**Aim**
Recast every line of the listing below as a Markdown table with the columns "Row" and "Line". Put a row number in the first column and the line in the second, leave out blank lines, and omit the pictures from the answer.

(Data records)
────────────────────────────────────────

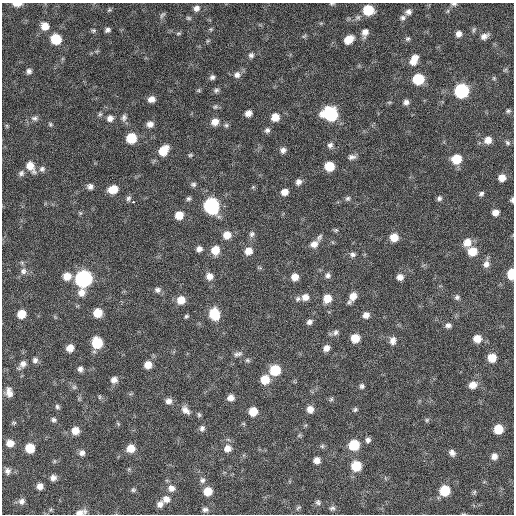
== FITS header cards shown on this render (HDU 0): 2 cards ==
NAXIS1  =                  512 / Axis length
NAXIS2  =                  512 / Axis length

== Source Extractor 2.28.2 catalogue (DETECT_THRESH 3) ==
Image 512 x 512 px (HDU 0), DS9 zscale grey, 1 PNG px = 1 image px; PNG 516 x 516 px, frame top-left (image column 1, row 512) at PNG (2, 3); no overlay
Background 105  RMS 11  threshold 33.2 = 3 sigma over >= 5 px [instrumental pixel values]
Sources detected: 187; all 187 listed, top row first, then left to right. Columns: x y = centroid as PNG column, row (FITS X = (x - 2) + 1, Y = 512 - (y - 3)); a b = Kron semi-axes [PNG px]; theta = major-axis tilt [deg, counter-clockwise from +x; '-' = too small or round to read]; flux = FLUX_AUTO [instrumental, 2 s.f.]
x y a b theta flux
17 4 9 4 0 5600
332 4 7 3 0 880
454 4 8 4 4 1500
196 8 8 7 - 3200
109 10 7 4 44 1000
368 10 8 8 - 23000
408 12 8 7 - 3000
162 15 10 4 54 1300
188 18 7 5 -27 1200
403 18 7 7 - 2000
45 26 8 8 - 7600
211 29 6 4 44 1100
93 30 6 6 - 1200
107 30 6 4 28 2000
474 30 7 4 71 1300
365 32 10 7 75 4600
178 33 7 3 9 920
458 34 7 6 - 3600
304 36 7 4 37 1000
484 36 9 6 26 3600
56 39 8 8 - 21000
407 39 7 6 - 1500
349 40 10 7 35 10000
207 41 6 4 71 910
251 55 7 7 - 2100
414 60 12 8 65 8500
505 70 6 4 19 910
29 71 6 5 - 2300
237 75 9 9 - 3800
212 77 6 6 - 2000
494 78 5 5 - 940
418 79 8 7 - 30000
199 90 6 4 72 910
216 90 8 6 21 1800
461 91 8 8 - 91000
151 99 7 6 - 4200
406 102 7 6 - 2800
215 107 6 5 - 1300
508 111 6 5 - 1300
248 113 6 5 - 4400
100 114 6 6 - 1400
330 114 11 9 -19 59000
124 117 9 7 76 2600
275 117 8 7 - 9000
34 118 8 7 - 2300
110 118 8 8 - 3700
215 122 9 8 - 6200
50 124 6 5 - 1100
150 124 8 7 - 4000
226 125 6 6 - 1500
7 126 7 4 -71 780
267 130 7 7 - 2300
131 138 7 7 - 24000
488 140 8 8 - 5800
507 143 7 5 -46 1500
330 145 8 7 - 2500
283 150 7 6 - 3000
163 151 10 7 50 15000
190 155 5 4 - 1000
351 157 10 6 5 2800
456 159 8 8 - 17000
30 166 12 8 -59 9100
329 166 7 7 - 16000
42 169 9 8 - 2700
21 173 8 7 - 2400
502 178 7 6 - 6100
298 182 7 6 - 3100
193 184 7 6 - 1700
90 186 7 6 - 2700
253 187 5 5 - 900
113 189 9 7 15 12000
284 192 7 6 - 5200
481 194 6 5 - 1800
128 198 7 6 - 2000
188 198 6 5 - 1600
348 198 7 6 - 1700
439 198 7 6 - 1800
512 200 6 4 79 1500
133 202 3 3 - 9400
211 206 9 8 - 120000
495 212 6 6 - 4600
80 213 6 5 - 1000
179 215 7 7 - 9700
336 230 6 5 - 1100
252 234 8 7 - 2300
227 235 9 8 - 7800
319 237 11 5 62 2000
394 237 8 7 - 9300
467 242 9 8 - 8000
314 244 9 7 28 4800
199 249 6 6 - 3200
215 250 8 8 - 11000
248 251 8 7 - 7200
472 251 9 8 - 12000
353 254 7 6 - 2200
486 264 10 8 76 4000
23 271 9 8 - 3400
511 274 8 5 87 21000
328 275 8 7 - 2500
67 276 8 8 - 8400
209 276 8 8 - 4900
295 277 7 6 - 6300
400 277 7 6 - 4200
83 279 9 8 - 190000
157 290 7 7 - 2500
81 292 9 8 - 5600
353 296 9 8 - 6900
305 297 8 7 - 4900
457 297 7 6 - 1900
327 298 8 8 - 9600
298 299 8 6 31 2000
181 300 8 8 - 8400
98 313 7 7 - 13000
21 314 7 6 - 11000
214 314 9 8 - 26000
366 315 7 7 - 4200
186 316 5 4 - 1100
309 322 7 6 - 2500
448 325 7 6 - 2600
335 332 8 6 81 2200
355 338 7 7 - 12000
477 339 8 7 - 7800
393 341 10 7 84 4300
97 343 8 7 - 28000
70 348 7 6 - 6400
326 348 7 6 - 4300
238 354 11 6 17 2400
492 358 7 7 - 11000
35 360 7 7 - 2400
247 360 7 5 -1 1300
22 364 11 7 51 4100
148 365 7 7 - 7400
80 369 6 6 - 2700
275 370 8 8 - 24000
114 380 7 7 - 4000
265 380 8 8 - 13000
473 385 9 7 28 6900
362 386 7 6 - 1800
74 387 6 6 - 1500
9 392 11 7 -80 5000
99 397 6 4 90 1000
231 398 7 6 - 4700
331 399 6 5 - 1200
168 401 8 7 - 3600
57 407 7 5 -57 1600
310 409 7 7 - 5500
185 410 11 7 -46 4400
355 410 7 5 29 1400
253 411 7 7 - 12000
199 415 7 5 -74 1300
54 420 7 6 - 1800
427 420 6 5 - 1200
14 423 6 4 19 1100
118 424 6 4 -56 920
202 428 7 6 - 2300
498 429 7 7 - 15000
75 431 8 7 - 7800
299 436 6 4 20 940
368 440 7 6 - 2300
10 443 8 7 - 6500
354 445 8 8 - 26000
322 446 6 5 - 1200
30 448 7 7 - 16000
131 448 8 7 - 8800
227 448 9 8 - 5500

────────────────────────────────────────

**Reply to the task**
| Row | Line |
|---|---|
| 1 | == FITS header cards shown on this render (HDU 0): 2 cards == |
| 2 | NAXIS1  =                  512 / Axis length |
| 3 | NAXIS2  =                  512 / Axis length |
| 4 | == Source Extractor 2.28.2 catalogue (DETECT_THRESH 3) == |
| 5 | Image 512 x 512 px (HDU 0), DS9 zscale grey, 1 PNG px = 1 image px; PNG 516 x 516 px, frame top-left (image column 1, row 512) at PNG (2, 3); no overlay |
| 6 | Background 105  RMS 11  threshold 33.2 = 3 sigma over >= 5 px [instrumental pixel values] |
| 7 | Sources detected: 187; all 187 listed, top row first, then left to right. Columns: x y = centroid as PNG column, row (FITS X = (x - 2) + 1, Y = 512 - (y - 3)); a b = Kron semi-axes [PNG px]; theta = major-axis tilt [deg, counter-clockwise from +x; '-' = too small or round to read]; flux = FLUX_AUTO [instrumental, 2 s.f.] |
| 8 | x y a b theta flux |
| 9 | 17 4 9 4 0 5600 |
| 10 | 332 4 7 3 0 880 |
| 11 | 454 4 8 4 4 1500 |
| 12 | 196 8 8 7 - 3200 |
| 13 | 109 10 7 4 44 1000 |
| 14 | 368 10 8 8 - 23000 |
| 15 | 408 12 8 7 - 3000 |
| 16 | 162 15 10 4 54 1300 |
| 17 | 188 18 7 5 -27 1200 |
| 18 | 403 18 7 7 - 2000 |
| 19 | 45 26 8 8 - 7600 |
| 20 | 211 29 6 4 44 1100 |
| 21 | 93 30 6 6 - 1200 |
| 22 | 107 30 6 4 28 2000 |
| 23 | 474 30 7 4 71 1300 |
| 24 | 365 32 10 7 75 4600 |
| 25 | 178 33 7 3 9 920 |
| 26 | 458 34 7 6 - 3600 |
| 27 | 304 36 7 4 37 1000 |
| 28 | 484 36 9 6 26 3600 |
| 29 | 56 39 8 8 - 21000 |
| 30 | 407 39 7 6 - 1500 |
| 31 | 349 40 10 7 35 10000 |
| 32 | 207 41 6 4 71 910 |
| 33 | 251 55 7 7 - 2100 |
| 34 | 414 60 12 8 65 8500 |
| 35 | 505 70 6 4 19 910 |
| 36 | 29 71 6 5 - 2300 |
| 37 | 237 75 9 9 - 3800 |
| 38 | 212 77 6 6 - 2000 |
| 39 | 494 78 5 5 - 940 |
| 40 | 418 79 8 7 - 30000 |
| 41 | 199 90 6 4 72 910 |
| 42 | 216 90 8 6 21 1800 |
| 43 | 461 91 8 8 - 91000 |
| 44 | 151 99 7 6 - 4200 |
| 45 | 406 102 7 6 - 2800 |
| 46 | 215 107 6 5 - 1300 |
| 47 | 508 111 6 5 - 1300 |
| 48 | 248 113 6 5 - 4400 |
| 49 | 100 114 6 6 - 1400 |
| 50 | 330 114 11 9 -19 59000 |
| 51 | 124 117 9 7 76 2600 |
| 52 | 275 117 8 7 - 9000 |
| 53 | 34 118 8 7 - 2300 |
| 54 | 110 118 8 8 - 3700 |
| 55 | 215 122 9 8 - 6200 |
| 56 | 50 124 6 5 - 1100 |
| 57 | 150 124 8 7 - 4000 |
| 58 | 226 125 6 6 - 1500 |
| 59 | 7 126 7 4 -71 780 |
| 60 | 267 130 7 7 - 2300 |
| 61 | 131 138 7 7 - 24000 |
| 62 | 488 140 8 8 - 5800 |
| 63 | 507 143 7 5 -46 1500 |
| 64 | 330 145 8 7 - 2500 |
| 65 | 283 150 7 6 - 3000 |
| 66 | 163 151 10 7 50 15000 |
| 67 | 190 155 5 4 - 1000 |
| 68 | 351 157 10 6 5 2800 |
| 69 | 456 159 8 8 - 17000 |
| 70 | 30 166 12 8 -59 9100 |
| 71 | 329 166 7 7 - 16000 |
| 72 | 42 169 9 8 - 2700 |
| 73 | 21 173 8 7 - 2400 |
| 74 | 502 178 7 6 - 6100 |
| 75 | 298 182 7 6 - 3100 |
| 76 | 193 184 7 6 - 1700 |
| 77 | 90 186 7 6 - 2700 |
| 78 | 253 187 5 5 - 900 |
| 79 | 113 189 9 7 15 12000 |
| 80 | 284 192 7 6 - 5200 |
| 81 | 481 194 6 5 - 1800 |
| 82 | 128 198 7 6 - 2000 |
| 83 | 188 198 6 5 - 1600 |
| 84 | 348 198 7 6 - 1700 |
| 85 | 439 198 7 6 - 1800 |
| 86 | 512 200 6 4 79 1500 |
| 87 | 133 202 3 3 - 9400 |
| 88 | 211 206 9 8 - 120000 |
| 89 | 495 212 6 6 - 4600 |
| 90 | 80 213 6 5 - 1000 |
| 91 | 179 215 7 7 - 9700 |
| 92 | 336 230 6 5 - 1100 |
| 93 | 252 234 8 7 - 2300 |
| 94 | 227 235 9 8 - 7800 |
| 95 | 319 237 11 5 62 2000 |
| 96 | 394 237 8 7 - 9300 |
| 97 | 467 242 9 8 - 8000 |
| 98 | 314 244 9 7 28 4800 |
| 99 | 199 249 6 6 - 3200 |
| 100 | 215 250 8 8 - 11000 |
| 101 | 248 251 8 7 - 7200 |
| 102 | 472 251 9 8 - 12000 |
| 103 | 353 254 7 6 - 2200 |
| 104 | 486 264 10 8 76 4000 |
| 105 | 23 271 9 8 - 3400 |
| 106 | 511 274 8 5 87 21000 |
| 107 | 328 275 8 7 - 2500 |
| 108 | 67 276 8 8 - 8400 |
| 109 | 209 276 8 8 - 4900 |
| 110 | 295 277 7 6 - 6300 |
| 111 | 400 277 7 6 - 4200 |
| 112 | 83 279 9 8 - 190000 |
| 113 | 157 290 7 7 - 2500 |
| 114 | 81 292 9 8 - 5600 |
| 115 | 353 296 9 8 - 6900 |
| 116 | 305 297 8 7 - 4900 |
| 117 | 457 297 7 6 - 1900 |
| 118 | 327 298 8 8 - 9600 |
| 119 | 298 299 8 6 31 2000 |
| 120 | 181 300 8 8 - 8400 |
| 121 | 98 313 7 7 - 13000 |
| 122 | 21 314 7 6 - 11000 |
| 123 | 214 314 9 8 - 26000 |
| 124 | 366 315 7 7 - 4200 |
| 125 | 186 316 5 4 - 1100 |
| 126 | 309 322 7 6 - 2500 |
| 127 | 448 325 7 6 - 2600 |
| 128 | 335 332 8 6 81 2200 |
| 129 | 355 338 7 7 - 12000 |
| 130 | 477 339 8 7 - 7800 |
| 131 | 393 341 10 7 84 4300 |
| 132 | 97 343 8 7 - 28000 |
| 133 | 70 348 7 6 - 6400 |
| 134 | 326 348 7 6 - 4300 |
| 135 | 238 354 11 6 17 2400 |
| 136 | 492 358 7 7 - 11000 |
| 137 | 35 360 7 7 - 2400 |
| 138 | 247 360 7 5 -1 1300 |
| 139 | 22 364 11 7 51 4100 |
| 140 | 148 365 7 7 - 7400 |
| 141 | 80 369 6 6 - 2700 |
| 142 | 275 370 8 8 - 24000 |
| 143 | 114 380 7 7 - 4000 |
| 144 | 265 380 8 8 - 13000 |
| 145 | 473 385 9 7 28 6900 |
| 146 | 362 386 7 6 - 1800 |
| 147 | 74 387 6 6 - 1500 |
| 148 | 9 392 11 7 -80 5000 |
| 149 | 99 397 6 4 90 1000 |
| 150 | 231 398 7 6 - 4700 |
| 151 | 331 399 6 5 - 1200 |
| 152 | 168 401 8 7 - 3600 |
| 153 | 57 407 7 5 -57 1600 |
| 154 | 310 409 7 7 - 5500 |
| 155 | 185 410 11 7 -46 4400 |
| 156 | 355 410 7 5 29 1400 |
| 157 | 253 411 7 7 - 12000 |
| 158 | 199 415 7 5 -74 1300 |
| 159 | 54 420 7 6 - 1800 |
| 160 | 427 420 6 5 - 1200 |
| 161 | 14 423 6 4 19 1100 |
| 162 | 118 424 6 4 -56 920 |
| 163 | 202 428 7 6 - 2300 |
| 164 | 498 429 7 7 - 15000 |
| 165 | 75 431 8 7 - 7800 |
| 166 | 299 436 6 4 20 940 |
| 167 | 368 440 7 6 - 2300 |
| 168 | 10 443 8 7 - 6500 |
| 169 | 354 445 8 8 - 26000 |
| 170 | 322 446 6 5 - 1200 |
| 171 | 30 448 7 7 - 16000 |
| 172 | 131 448 8 7 - 8800 |
| 173 | 227 448 9 8 - 5500 |